=== Begin Enclosure ===

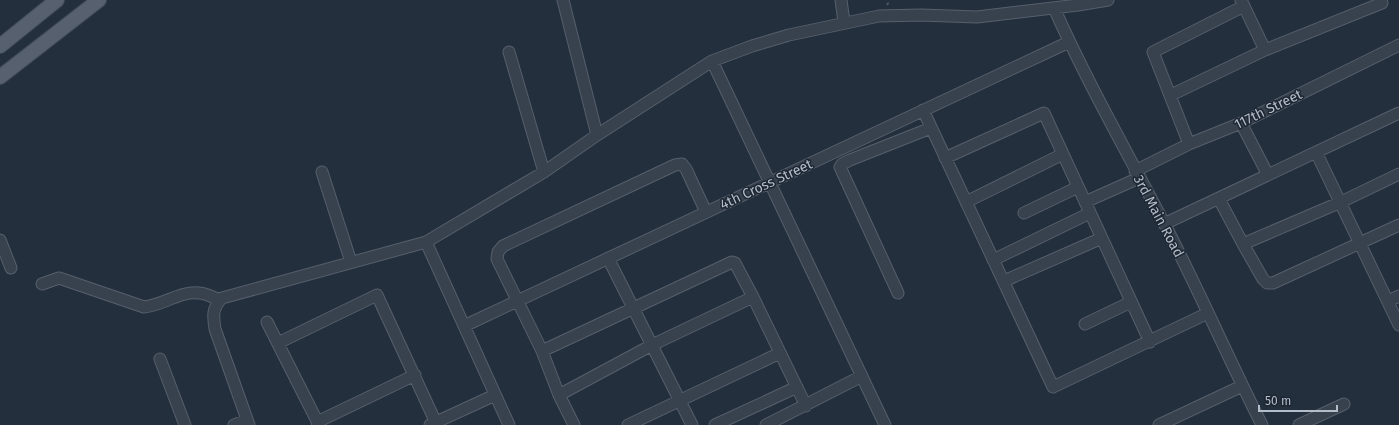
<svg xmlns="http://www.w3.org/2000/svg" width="1399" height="425" font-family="'Fira Sans',sans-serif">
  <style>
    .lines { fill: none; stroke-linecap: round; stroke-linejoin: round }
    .minor-casing { stroke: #565f6c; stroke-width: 13 }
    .major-casing { stroke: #414a57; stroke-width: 16 }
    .path { stroke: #44595c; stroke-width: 2; stroke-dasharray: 3 3; stroke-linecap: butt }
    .minor { stroke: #38414e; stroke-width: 11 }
    .major { stroke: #56606e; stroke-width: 14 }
    .labels { text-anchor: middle; stroke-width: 3; stroke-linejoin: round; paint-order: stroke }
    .street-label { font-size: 14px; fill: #b4bcc9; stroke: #1d2633 }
  </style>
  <rect width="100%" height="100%" fill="#242f3e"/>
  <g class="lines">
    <defs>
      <path id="minor" d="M563 0 597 135
        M841 0 844 22
        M1054 8C1087 82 1127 152 1164 223 1199 290 1228 358 1262 425
        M1265 50 1382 3
        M509 52 544 172
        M712 61 885 425
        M1171 95 1265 50 1241 0
        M923 110 1053 387 1208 313
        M1241 123 1268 175
        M1189 144 1153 52 1244 6
        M1316 152 1399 325
        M945 158 1044 113 1150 342
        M1135 171 1189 144 1241 123 1399 45
        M322 172 351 262
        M1219 199 1243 244 1341 202 1399 174
        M966 202 1063 154
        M1085 202 1139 178
        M1024 213 1078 187
        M1164 224 1399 113
        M0 240 11 268
        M426 242 509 425
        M1243 244 1263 279 1267 283H1273L1399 225
        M608 258 692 425
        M993 260 1090 213
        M1004 281 1102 238
        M42 284 59 278 144 307C164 305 179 291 199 293 206 293 214 298 220 300
        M898 293 840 167 842 164 850 160 931 128
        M753 297 735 263 732 262 542 351 559 395 652 345 753 297 806 406
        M1388 301 1399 296
        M267 322 319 425
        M1085 324 1131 302
        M464 326 1069 42
        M278 343 377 295 437 425
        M542 351 497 259 498 252 503 246 675 165 682 164 686 169 706 212
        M160 359 185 425
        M559 395 574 425
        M317 422 415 375
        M234 425 247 420
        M249 425 215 329C213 316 212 308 222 298L426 242 544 172 597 135 712 61 752 46 789 35 879 16 921 15 977 17 1078 5 1108 0
        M430 425 495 395
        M628 425 780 353
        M715 425 797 387
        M766 425 862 376
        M1159 425 1242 386
        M1299 425 1344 404"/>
      <path id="major" d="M0 46 57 0
        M0 77 99 0"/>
    </defs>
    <use href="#minor" class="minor-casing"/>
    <use href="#major" class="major-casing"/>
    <path class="path" d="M887 5 890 0"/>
    <use href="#minor" class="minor"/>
    <use href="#major" class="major"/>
  </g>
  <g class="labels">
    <g class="street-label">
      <text transform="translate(1268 109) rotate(-26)" y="5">117th Street</text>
      <text transform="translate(766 184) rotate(-25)" y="5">4th Cross Street</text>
      <text transform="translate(1159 216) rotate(62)" y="5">3rd Main Road</text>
    </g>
  </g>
  <path d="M1259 405v6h78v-6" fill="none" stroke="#b4bcc9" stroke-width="2"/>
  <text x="1265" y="405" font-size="12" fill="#b4bcc9" stroke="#1d2633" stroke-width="3" paint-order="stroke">50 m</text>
</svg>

=== End Enclosure ===

Each line from the one with "M430 425 495 395" through the end of the entries above is to be returned word for word. Nothing else belongs in the answer.

TASK RESULT:
        M430 425 495 395
        M628 425 780 353
        M715 425 797 387
        M766 425 862 376
        M1159 425 1242 386
        M1299 425 1344 404"/>
      <path id="major" d="M0 46 57 0
        M0 77 99 0"/>
    </defs>
    <use href="#minor" class="minor-casing"/>
    <use href="#major" class="major-casing"/>
    <path class="path" d="M887 5 890 0"/>
    <use href="#minor" class="minor"/>
    <use href="#major" class="major"/>
  </g>
  <g class="labels">
    <g class="street-label">
      <text transform="translate(1268 109) rotate(-26)" y="5">117th Street</text>
      <text transform="translate(766 184) rotate(-25)" y="5">4th Cross Street</text>
      <text transform="translate(1159 216) rotate(62)" y="5">3rd Main Road</text>
    </g>
  </g>
  <path d="M1259 405v6h78v-6" fill="none" stroke="#b4bcc9" stroke-width="2"/>
  <text x="1265" y="405" font-size="12" fill="#b4bcc9" stroke="#1d2633" stroke-width="3" paint-order="stroke">50 m</text>
</svg>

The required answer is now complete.